(TEXT BLOCK Opens)
# Broken sub - worth fixing?



## sga2 (Nov 14, 2009)

My first subwoofer - a $300 Kenwood SW-300 (10" single voice coil sub with ported enclosure and 100W amp) that I got in college 15 years ago - gave up the ghost last year. The speaker died during a Harry Potter marathon my son was showing for his friends. I'll never use this sub again myself, but I hate to toss it if I can put in a cheap replacement speaker and give it to my son.

Any thoughts whether this is worth the effort/expense considering the age/quality of the amp? Also, I don't mind spending ~$50-75 on a replacement but much more than that and I think I'd be better off throwing this out and buying him a new one. 

Any recommendations for an inexpensinve repalcement speaker for this unit? ParteExpress has 3 in my price range - Dayton DCS255-4 and Peerless 830668 (both single voice coil) for ~$75 and a Dayton #SD270A-88 (dual voice coil) for ~$40.

Thanks,
sga2


----------



## Mike P. (Apr 6, 2007)

The replacement driver needs to match the specific box size and tuning frequency of the cabinet to get the best performance from this cabinet and amp combination. What are the internal dimensions of the cabinet as well as the diameter and length of the port? From this information it can be detetmined if there is a suiable low cost driver that will work.
(TEXT BLOCK Closes)
▶ _TASK SET_
[1] From the subwoofer thread, copy word for word the part that begins with the words "Any thoughts whether" and ends with "(Apr 6, 2007)".
[2] In the subwoofer thread, what was playing when the speaker died?
(SUPPLIED RECORDS Opens)
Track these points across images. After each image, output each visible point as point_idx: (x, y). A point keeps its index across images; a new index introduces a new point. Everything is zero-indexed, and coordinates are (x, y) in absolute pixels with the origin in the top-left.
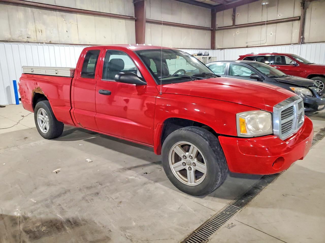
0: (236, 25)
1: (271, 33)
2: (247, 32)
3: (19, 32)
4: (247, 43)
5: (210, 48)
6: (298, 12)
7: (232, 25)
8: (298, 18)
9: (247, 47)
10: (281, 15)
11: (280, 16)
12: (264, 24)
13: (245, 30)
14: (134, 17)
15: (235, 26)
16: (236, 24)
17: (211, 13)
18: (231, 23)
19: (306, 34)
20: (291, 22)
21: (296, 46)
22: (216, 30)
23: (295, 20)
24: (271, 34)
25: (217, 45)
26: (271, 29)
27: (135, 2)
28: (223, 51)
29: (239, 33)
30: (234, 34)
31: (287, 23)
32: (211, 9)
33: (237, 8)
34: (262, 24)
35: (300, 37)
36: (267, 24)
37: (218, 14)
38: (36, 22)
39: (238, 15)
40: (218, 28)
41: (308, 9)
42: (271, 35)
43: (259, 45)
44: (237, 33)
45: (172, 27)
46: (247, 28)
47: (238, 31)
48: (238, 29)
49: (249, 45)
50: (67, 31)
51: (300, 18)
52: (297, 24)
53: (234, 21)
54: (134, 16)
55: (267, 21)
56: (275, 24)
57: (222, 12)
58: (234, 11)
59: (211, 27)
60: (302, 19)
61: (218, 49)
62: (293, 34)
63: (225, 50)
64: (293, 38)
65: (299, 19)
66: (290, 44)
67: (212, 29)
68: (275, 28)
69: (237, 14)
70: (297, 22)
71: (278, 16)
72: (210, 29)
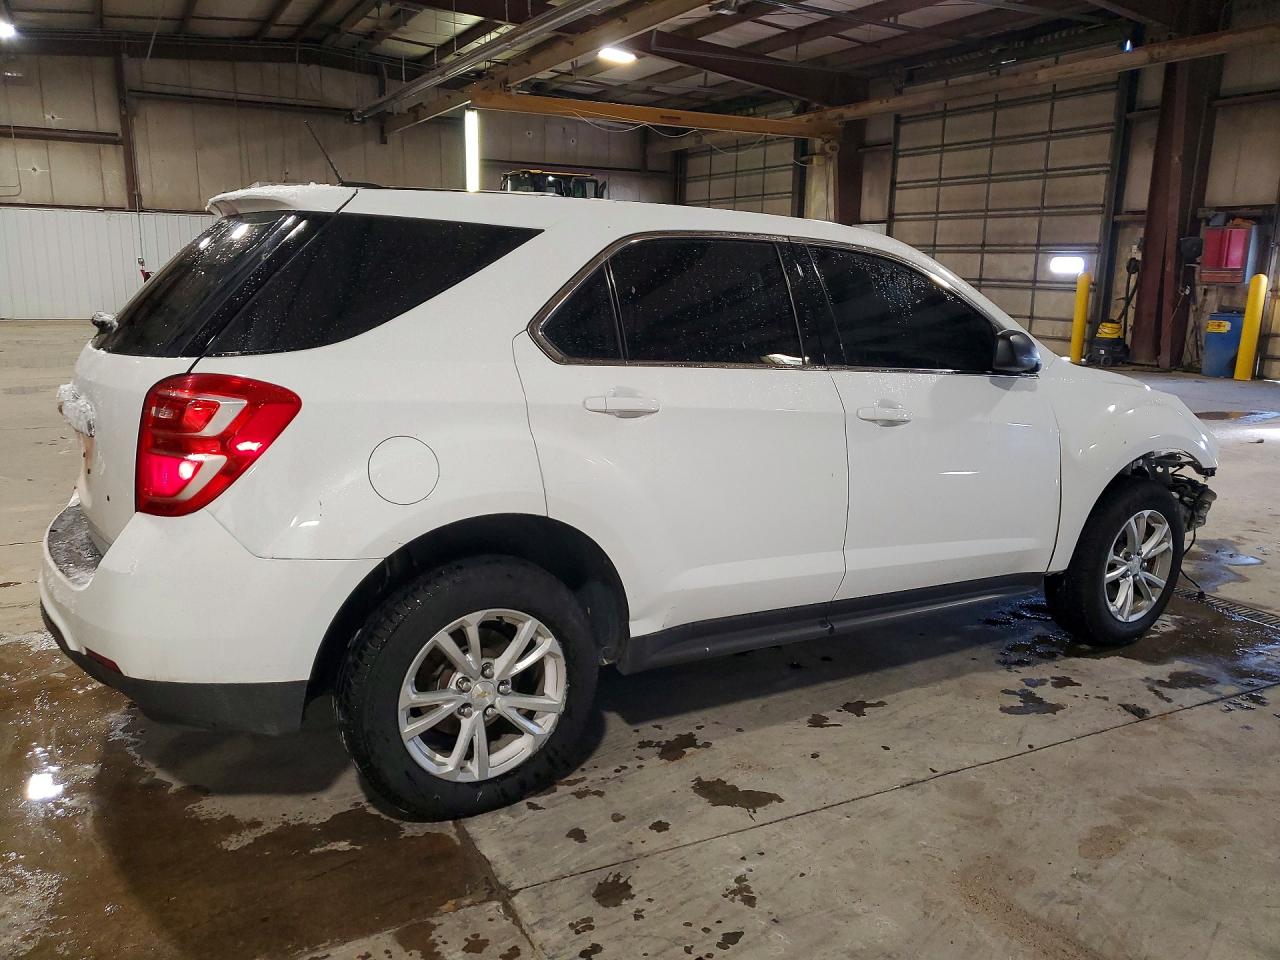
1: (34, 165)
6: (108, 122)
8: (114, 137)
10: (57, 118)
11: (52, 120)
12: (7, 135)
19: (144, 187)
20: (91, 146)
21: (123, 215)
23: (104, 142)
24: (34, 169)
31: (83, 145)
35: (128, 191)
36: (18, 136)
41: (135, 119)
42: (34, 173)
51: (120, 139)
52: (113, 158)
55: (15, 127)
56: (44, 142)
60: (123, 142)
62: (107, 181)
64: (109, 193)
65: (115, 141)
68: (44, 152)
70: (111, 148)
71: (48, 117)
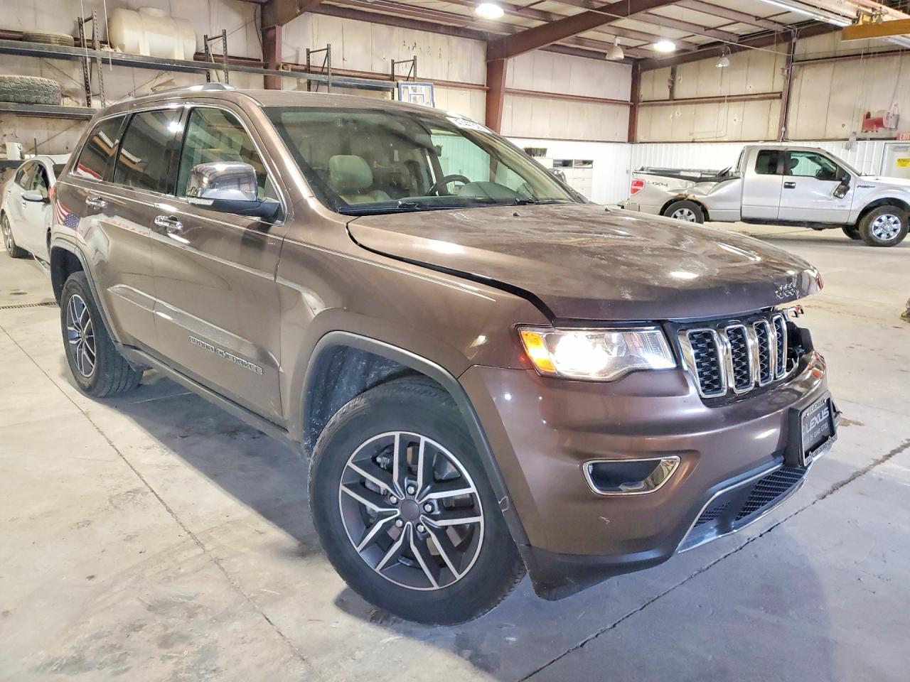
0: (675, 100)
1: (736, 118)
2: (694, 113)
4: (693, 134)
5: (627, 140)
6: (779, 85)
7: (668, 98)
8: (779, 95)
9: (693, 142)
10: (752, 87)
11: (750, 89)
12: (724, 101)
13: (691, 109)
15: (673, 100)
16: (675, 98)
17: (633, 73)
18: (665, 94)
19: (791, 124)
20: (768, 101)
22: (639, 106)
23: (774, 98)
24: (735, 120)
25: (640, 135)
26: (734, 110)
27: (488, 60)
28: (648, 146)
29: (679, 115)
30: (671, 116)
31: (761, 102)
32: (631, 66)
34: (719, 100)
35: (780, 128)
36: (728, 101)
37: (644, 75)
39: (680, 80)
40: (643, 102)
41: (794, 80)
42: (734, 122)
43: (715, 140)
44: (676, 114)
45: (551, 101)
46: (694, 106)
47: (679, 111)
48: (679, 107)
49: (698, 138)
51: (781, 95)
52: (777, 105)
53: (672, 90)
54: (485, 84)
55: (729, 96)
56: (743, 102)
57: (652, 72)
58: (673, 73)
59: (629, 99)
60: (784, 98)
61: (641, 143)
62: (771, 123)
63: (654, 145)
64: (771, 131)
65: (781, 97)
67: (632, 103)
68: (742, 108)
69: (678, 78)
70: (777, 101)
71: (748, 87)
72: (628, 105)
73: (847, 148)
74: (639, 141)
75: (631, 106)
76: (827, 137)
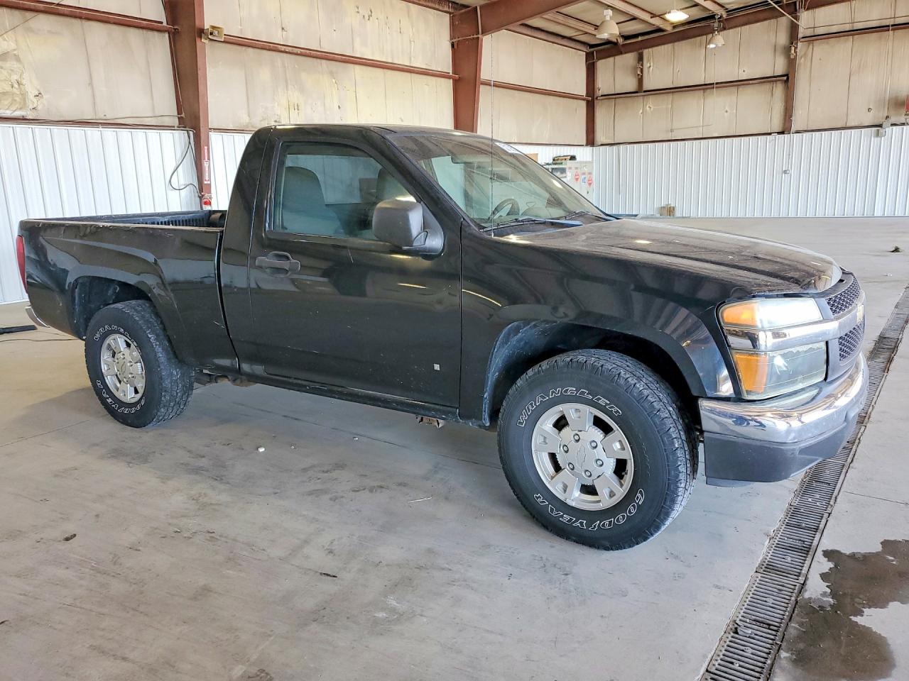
(SUPPLIED RECORDS Closes)
▶ _ANSWERS FOR THE EXERCISE_
[1]
Any thoughts whether this is worth the effort/expense considering the age/quality of the amp? Also, I don't mind spending ~$50-75 on a replacement but much more than that and I think I'd be better off throwing this out and buying him a new one. 

Any recommendations for an inexpensinve repalcement speaker for this unit? ParteExpress has 3 in my price range - Dayton DCS255-4 and Peerless 830668 (both single voice coil) for ~$75 and a Dayton #SD270A-88 (dual voice coil) for ~$40.

Thanks,
sga2


----------



## Mike P. (Apr 6, 2007)

[2] A Harry Potter marathon that the poster's son was showing for his friends.